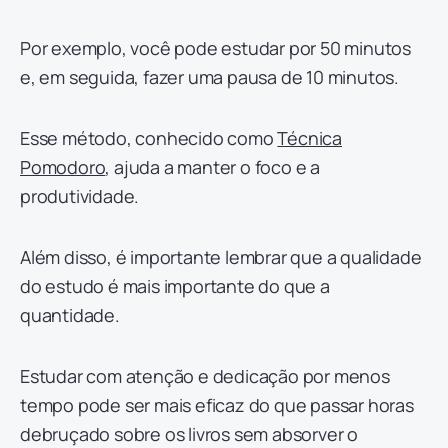
Por exemplo, você pode estudar por 50 minutos
e, em seguida, fazer uma pausa de 10 minutos.
Esse método, conhecido como
Técnica
Pomodoro
, ajuda a manter o foco e a
produtividade.
Além disso, é importante lembrar que a qualidade
do estudo é mais importante do que a
quantidade.
Estudar com atenção e dedicação por menos
tempo pode ser mais eficaz do que passar horas
debruçado sobre os livros sem absorver o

▶ _EXERCISE REQUIREMENTS_:
Copy out the text of all the records line by line, without altering a single character, and leave the pictures out of your answer.

▶ _ANSWER TO THIS EXERCISE_:
Por exemplo, você pode estudar por 50 minutos
e, em seguida, fazer uma pausa de 10 minutos.
Esse método, conhecido como
Técnica
Pomodoro
, ajuda a manter o foco e a
produtividade.
Além disso, é importante lembrar que a qualidade
do estudo é mais importante do que a
quantidade.
Estudar com atenção e dedicação por menos
tempo pode ser mais eficaz do que passar horas
debruçado sobre os livros sem absorver o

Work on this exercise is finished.